> What is expected
Word for word, write out all the entries below, omitting every picture.

Source texts of formatted documents:
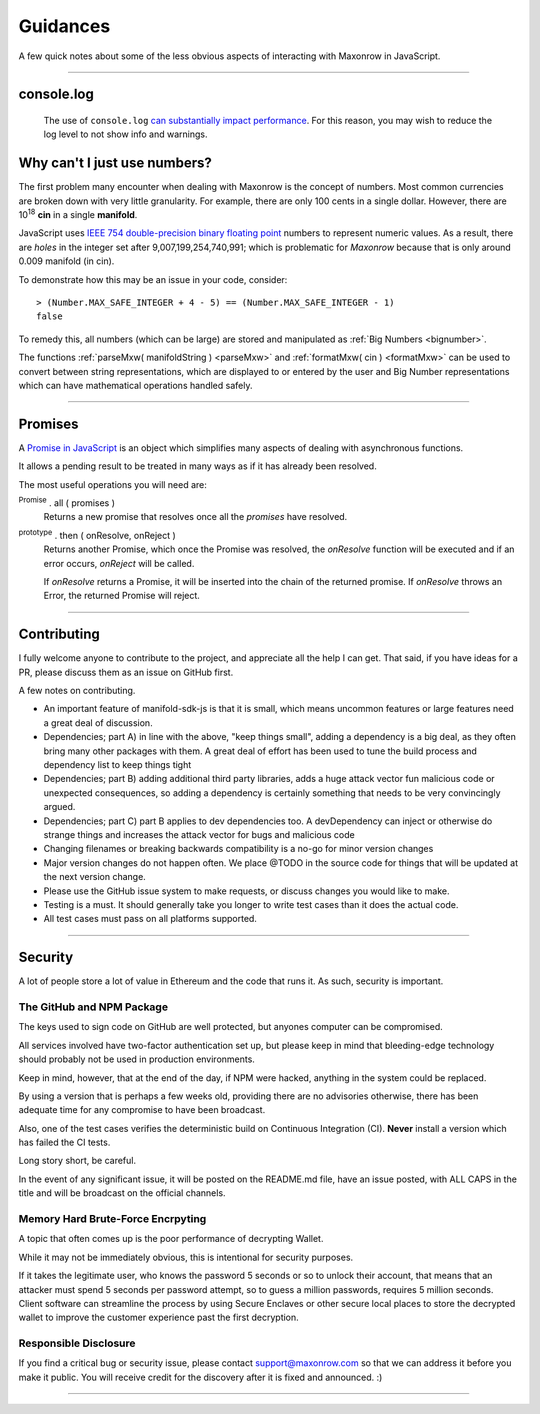 Guidances
*********

A few quick notes about some of the less obvious aspects of interacting with
Maxonrow in JavaScript.

-----

.. _console-log:

console.log
===========
    The use of ``console.log`` `can substantially impact performance`_.
    For this reason, you may wish to reduce the log level to not show info and warnings.

.. code-block:: javascript
    :caption: *change Log Level*

    // The default is "info"; other options
    // "debug", "info", "warn", "error", "off"
    manifold.errors.setLogLevel("error");


.. _ieee754:

Why can't I just use numbers?
=============================

The first problem many encounter when dealing with Maxonrow is the concept of numbers. Most
common currencies are broken down with very little granularity. For example, there are only
100 cents in a single dollar. However, there are  10\ :sup:`18` **cin** in a single
**manifold**.

JavaScript uses `IEEE 754 double-precision binary floating point`_ numbers to represent
numeric values. As a result, there are *holes* in the integer set after
9,007,199,254,740,991; which is problematic for *Maxonrow* because that is only
around 0.009 manifold (in cin).

To demonstrate how this may be an issue in your code, consider::

    > (Number.MAX_SAFE_INTEGER + 4 - 5) == (Number.MAX_SAFE_INTEGER - 1)
    false


To remedy this, all numbers (which can be large) are stored and manipulated
as :ref:`Big Numbers <bignumber>`.

The functions :ref:`parseMxw( manifoldString ) <parseMxw>` and :ref:`formatMxw( cin ) <formatMxw>` can be used to convert between
string representations, which are displayed to or entered by the user and Big Number representations
which can have mathematical operations handled safely.

-----

.. _promise:

Promises
========

A `Promise in JavaScript`_ is an object which simplifies many aspects of dealing with
asynchronous functions.

It allows a pending result to be treated in many ways as if it has already been resolved.

The most useful operations you will need are:

:sup:`Promise` . all ( promises )
    Returns a new promise that resolves once all the *promises* have resolved.

:sup:`prototype` . then ( onResolve, onReject )
    Returns another Promise, which once the Promise was resolved, the *onResolve*
    function will be executed and if an error occurs, *onReject* will be called.

    If *onResolve* returns a Promise, it will be inserted into the chain of the returned
    promise. If *onResolve* throws an Error, the returned Promise will reject.

.. code-block:: javascript
    :caption: *get account details in JavaScript*

    var manifold = require('manifold-sdk-js');

    var targetAddress = "manifold1x7tp9tt7mu0jm6qdmljgntvzzp53lrtndr7h8x";
    var provider = manifold.getDefaultProvider();

    // Promises that we are interested in
    var balancePromise = provider.getBalance(targetAddress);
    var transactionCountPromise = provider.getTransactionCount(targetAddress);

    var allPromises = Promise.all([
        balancePromise,
        transactionCountPromise
    ]);

    var sendPromise = allPromises.then(function(results) {
         // This function is ONLY called once ALL promises are fulfilled

         var balance = results[0];
         var transactionCount = results[1];

         return {
            balance,
            transactionCount
         };
    });

    sendPromise.then(function(account) {
        // This will be called once the details is available
        console.log("Address:", targetAddress);
        console.log("Balance:", account.balance.toString());
        console.log("Nonce:", account.transactionCount().toString());
    });

-----

Contributing
============

I fully welcome anyone to contribute to the project, and appreciate all the
help I can get. That said, if you have ideas for a PR, please discuss them
as an issue on GitHub first.

A few notes on contributing.

- An important feature of manifold-sdk-js is that it is small, which means uncommon features or large features need a great deal of discussion.
- Dependencies; part A) in line with the above, "keep things small", adding a dependency is a big deal, as they often bring many other packages with them. A great deal of effort has been used to tune the build process and dependency list to keep things tight
- Dependencies; part B) adding additional third party libraries, adds a huge attack vector fun malicious code or unexpected consequences, so adding a dependency is certainly something that needs to be very convincingly argued.
- Dependencies; part C) part B applies to dev dependencies too. A devDependency can inject or otherwise do strange things and increases the attack vector for bugs and malicious code
- Changing filenames or breaking backwards compatibility is a no-go for minor version changes
- Major version changes do not happen often. We place @TODO in the source code for things that will be updated at the next version change.
- Please use the GitHub issue system to make requests, or discuss changes you would like to make.
- Testing is a must. It should generally take you longer to write test cases than it does the actual code.
- All test cases must pass on all platforms supported.

-----

Security
========

A lot of people store a lot of value in Ethereum and the code that runs it. As
such, security is important.


The GitHub and NPM Package
--------------------------

The keys used to sign code on GitHub are well protected, but anyones computer
can be compromised.

All services involved have two-factor authentication set up, but please keep in
mind that bleeding-edge technology should probably not be used in production
environments.

Keep in mind, however, that at the end of the day, if NPM were hacked, anything
in the system could be replaced.

By using a version that is perhaps a few weeks old, providing there are no
advisories otherwise, there has been adequate time for any compromise to have
been broadcast.

Also, one of the test cases verifies the deterministic build on Continuous Integration (CI). **Never**
install a version which has failed the CI tests.

Long story short, be careful.

In the event of any significant issue, it will be posted on the README.md file,
have an issue posted, with ALL CAPS in the title and will be broadcast on the
official channels.


Memory Hard Brute-Force Encrpyting
----------------------------------

A topic that often comes up is the poor performance of decrypting Wallet.

While it may not be immediately obvious, this is intentional for security
purposes.

If it takes the legitimate user, who knows the password 5 seconds or so to
unlock their account, that means that an attacker must spend 5 seconds per
password attempt, so to guess a million passwords, requires 5 million
seconds. Client software can streamline the process by using Secure Enclaves
or other secure local places to store the decrypted wallet to improve the
customer experience past the first decryption.


Responsible Disclosure
----------------------

If you find a critical bug or security issue, please contact
support@maxonrow.com so that we can address it before you make it public.
You will receive credit for the discovery after it is fixed and announced. :)

-----

.. _can substantially impact performance: https://docs.expo.io/versions/latest/react-native/performance/#using-consolelog-statements
.. _IEEE 754 double-precision binary floating point: https://en.wikipedia.org/wiki/Double-precision_floating-point_format
.. _BN.js: https://github.com/indutny/bn.js/
.. _Promise in JavaScript: https://developer.mozilla.org/en-US/docs/Web/JavaScript/Reference/Global_Objects/Promise

.. EOF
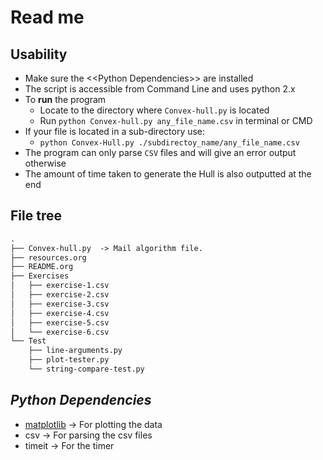 * Read me

** Usability
- Make sure the <<Python Dependencies>> are installed
- The script is accessible from Command Line and uses python 2.x
- To *run* the program
  - Locate to the directory where ~Convex-hull.py~ is located
  - Run ~python Convex-hull.py any_file_name.csv~ in terminal or CMD
- If your file is located in a sub-directory use:
  - ~python Convex-Hull.py ./subdirectoy_name/any_file_name.csv~
- The program can only parse ~CSV~ files and will give an error output otherwise
- The amount of time taken to generate the Hull is also outputted at the end
    
** File tree
     #+BEGIN_SRC txt
     .
     ├── Convex-hull.py  -> Mail algorithm file.
     ├── resources.org
     ├── README.org
     ├── Exercises
     │   ├── exercise-1.csv
     │   ├── exercise-2.csv
     │   ├── exercise-3.csv
     │   ├── exercise-4.csv
     │   ├── exercise-5.csv
     │   └── exercise-6.csv
     └── Test
         ├── line-arguments.py
         ├── plot-tester.py
         └── string-compare-test.py
     #+END_SRC
** [[Python Dependencies]]

- [[http://matplotlib.org/][matplotlib]]    -> For plotting the data
- csv           -> For parsing the csv files
- timeit        -> For the timer
  
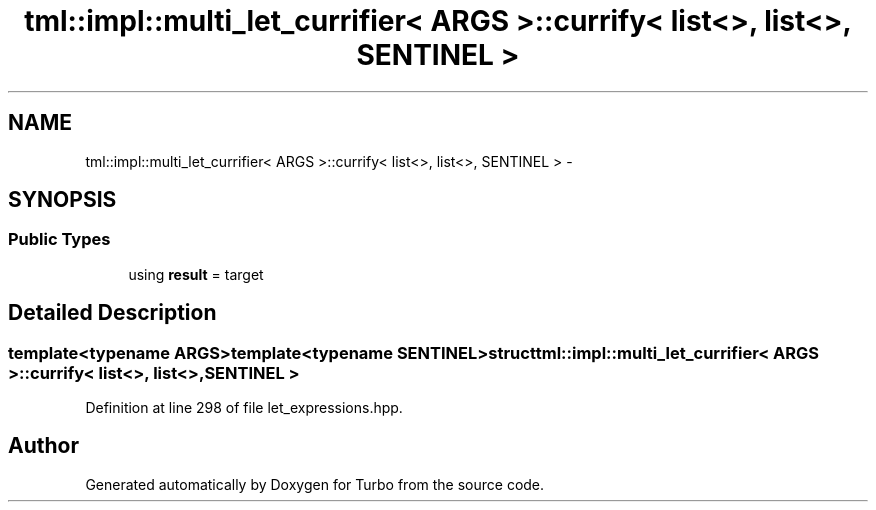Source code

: .TH "tml::impl::multi_let_currifier< ARGS >::currify< list<>, list<>, SENTINEL >" 3 "Fri Aug 22 2014" "Turbo" \" -*- nroff -*-
.ad l
.nh
.SH NAME
tml::impl::multi_let_currifier< ARGS >::currify< list<>, list<>, SENTINEL > \- 
.SH SYNOPSIS
.br
.PP
.SS "Public Types"

.in +1c
.ti -1c
.RI "using \fBresult\fP = target"
.br
.in -1c
.SH "Detailed Description"
.PP 

.SS "template<typename ARGS>template<typename SENTINEL>struct tml::impl::multi_let_currifier< ARGS >::currify< list<>, list<>, SENTINEL >"

.PP
Definition at line 298 of file let_expressions\&.hpp\&.

.SH "Author"
.PP 
Generated automatically by Doxygen for Turbo from the source code\&.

> Completed exercise
 Guidances
*********

A few quick notes about some of the less obvious aspects of interacting with
Maxonrow in JavaScript.

-----

.. _console-log:

console.log
===========
    The use of ``console.log`` `can substantially impact performance`_.
    For this reason, you may wish to reduce the log level to not show info and warnings.

.. code-block:: javascript
    :caption: *change Log Level*

    // The default is "info"; other options
    // "debug", "info", "warn", "error", "off"
    manifold.errors.setLogLevel("error");


.. _ieee754:

Why can't I just use numbers?
=============================

The first problem many encounter when dealing with Maxonrow is the concept of numbers. Most
common currencies are broken down with very little granularity. For example, there are only
100 cents in a single dollar. However, there are  10\ :sup:`18` **cin** in a single
**manifold**.

JavaScript uses `IEEE 754 double-precision binary floating point`_ numbers to represent
numeric values. As a result, there are *holes* in the integer set after
9,007,199,254,740,991; which is problematic for *Maxonrow* because that is only
around 0.009 manifold (in cin).

To demonstrate how this may be an issue in your code, consider::

    > (Number.MAX_SAFE_INTEGER + 4 - 5) == (Number.MAX_SAFE_INTEGER - 1)
    false


To remedy this, all numbers (which can be large) are stored and manipulated
as :ref:`Big Numbers <bignumber>`.

The functions :ref:`parseMxw( manifoldString ) <parseMxw>` and :ref:`formatMxw( cin ) <formatMxw>` can be used to convert between
string representations, which are displayed to or entered by the user and Big Number representations
which can have mathematical operations handled safely.

-----

.. _promise:

Promises
========

A `Promise in JavaScript`_ is an object which simplifies many aspects of dealing with
asynchronous functions.

It allows a pending result to be treated in many ways as if it has already been resolved.

The most useful operations you will need are:

:sup:`Promise` . all ( promises )
    Returns a new promise that resolves once all the *promises* have resolved.

:sup:`prototype` . then ( onResolve, onReject )
    Returns another Promise, which once the Promise was resolved, the *onResolve*
    function will be executed and if an error occurs, *onReject* will be called.

    If *onResolve* returns a Promise, it will be inserted into the chain of the returned
    promise. If *onResolve* throws an Error, the returned Promise will reject.

.. code-block:: javascript
    :caption: *get account details in JavaScript*

    var manifold = require('manifold-sdk-js');

    var targetAddress = "manifold1x7tp9tt7mu0jm6qdmljgntvzzp53lrtndr7h8x";
    var provider = manifold.getDefaultProvider();

    // Promises that we are interested in
    var balancePromise = provider.getBalance(targetAddress);
    var transactionCountPromise = provider.getTransactionCount(targetAddress);

    var allPromises = Promise.all([
        balancePromise,
        transactionCountPromise
    ]);

    var sendPromise = allPromises.then(function(results) {
         // This function is ONLY called once ALL promises are fulfilled

         var balance = results[0];
         var transactionCount = results[1];

         return {
            balance,
            transactionCount
         };
    });

    sendPromise.then(function(account) {
        // This will be called once the details is available
        console.log("Address:", targetAddress);
        console.log("Balance:", account.balance.toString());
        console.log("Nonce:", account.transactionCount().toString());
    });

-----

Contributing
============

I fully welcome anyone to contribute to the project, and appreciate all the
help I can get. That said, if you have ideas for a PR, please discuss them
as an issue on GitHub first.

A few notes on contributing.

- An important feature of manifold-sdk-js is that it is small, which means uncommon features or large features need a great deal of discussion.
- Dependencies; part A) in line with the above, "keep things small", adding a dependency is a big deal, as they often bring many other packages with them. A great deal of effort has been used to tune the build process and dependency list to keep things tight
- Dependencies; part B) adding additional third party libraries, adds a huge attack vector fun malicious code or unexpected consequences, so adding a dependency is certainly something that needs to be very convincingly argued.
- Dependencies; part C) part B applies to dev dependencies too. A devDependency can inject or otherwise do strange things and increases the attack vector for bugs and malicious code
- Changing filenames or breaking backwards compatibility is a no-go for minor version changes
- Major version changes do not happen often. We place @TODO in the source code for things that will be updated at the next version change.
- Please use the GitHub issue system to make requests, or discuss changes you would like to make.
- Testing is a must. It should generally take you longer to write test cases than it does the actual code.
- All test cases must pass on all platforms supported.

-----

Security
========

A lot of people store a lot of value in Ethereum and the code that runs it. As
such, security is important.


The GitHub and NPM Package
--------------------------

The keys used to sign code on GitHub are well protected, but anyones computer
can be compromised.

All services involved have two-factor authentication set up, but please keep in
mind that bleeding-edge technology should probably not be used in production
environments.

Keep in mind, however, that at the end of the day, if NPM were hacked, anything
in the system could be replaced.

By using a version that is perhaps a few weeks old, providing there are no
advisories otherwise, there has been adequate time for any compromise to have
been broadcast.

Also, one of the test cases verifies the deterministic build on Continuous Integration (CI). **Never**
install a version which has failed the CI tests.

Long story short, be careful.

In the event of any significant issue, it will be posted on the README.md file,
have an issue posted, with ALL CAPS in the title and will be broadcast on the
official channels.


Memory Hard Brute-Force Encrpyting
----------------------------------

A topic that often comes up is the poor performance of decrypting Wallet.

While it may not be immediately obvious, this is intentional for security
purposes.

If it takes the legitimate user, who knows the password 5 seconds or so to
unlock their account, that means that an attacker must spend 5 seconds per
password attempt, so to guess a million passwords, requires 5 million
seconds. Client software can streamline the process by using Secure Enclaves
or other secure local places to store the decrypted wallet to improve the
customer experience past the first decryption.


Responsible Disclosure
----------------------

If you find a critical bug or security issue, please contact
support@maxonrow.com so that we can address it before you make it public.
You will receive credit for the discovery after it is fixed and announced. :)

-----

.. _can substantially impact performance: https://docs.expo.io/versions/latest/react-native/performance/#using-consolelog-statements
.. _IEEE 754 double-precision binary floating point: https://en.wikipedia.org/wiki/Double-precision_floating-point_format
.. _BN.js: https://github.com/indutny/bn.js/
.. _Promise in JavaScript: https://developer.mozilla.org/en-US/docs/Web/JavaScript/Reference/Global_Objects/Promise

.. EOF
 * Read me

** Usability
- Make sure the <<Python Dependencies>> are installed
- The script is accessible from Command Line and uses python 2.x
- To *run* the program
  - Locate to the directory where ~Convex-hull.py~ is located
  - Run ~python Convex-hull.py any_file_name.csv~ in terminal or CMD
- If your file is located in a sub-directory use:
  - ~python Convex-Hull.py ./subdirectoy_name/any_file_name.csv~
- The program can only parse ~CSV~ files and will give an error output otherwise
- The amount of time taken to generate the Hull is also outputted at the end
    
** File tree
     #+BEGIN_SRC txt
     .
     ├── Convex-hull.py  -> Mail algorithm file.
     ├── resources.org
     ├── README.org
     ├── Exercises
     │   ├── exercise-1.csv
     │   ├── exercise-2.csv
     │   ├── exercise-3.csv
     │   ├── exercise-4.csv
     │   ├── exercise-5.csv
     │   └── exercise-6.csv
     └── Test
         ├── line-arguments.py
         ├── plot-tester.py
         └── string-compare-test.py
     #+END_SRC
** [[Python Dependencies]]

- [[http://matplotlib.org/][matplotlib]]    -> For plotting the data
- csv           -> For parsing the csv files
- timeit        -> For the timer
  
Source code

: .TH "tml::impl::multi_let_currifier< ARGS >::currify< list<>, list<>, SENTINEL >" 3 "Fri Aug 22 2014" "Turbo" \" -*- nroff -*-
.ad l
.nh
.SH NAME
tml::impl::multi_let_currifier< ARGS >::currify< list<>, list<>, SENTINEL > \- 
.SH SYNOPSIS
.br
.PP
.SS "Public Types"

.in +1c
.ti -1c
.RI "using \fBresult\fP = target"
.br
.in -1c
.SH "Detailed Description"
.PP 

.SS "template<typename ARGS>template<typename SENTINEL>struct tml::impl::multi_let_currifier< ARGS >::currify< list<>, list<>, SENTINEL >"

.PP
Definition at line 298 of file let_expressions\&.hpp\&.

.SH "Author"
.PP 
Generated automatically by Doxygen for Turbo from the source code\&.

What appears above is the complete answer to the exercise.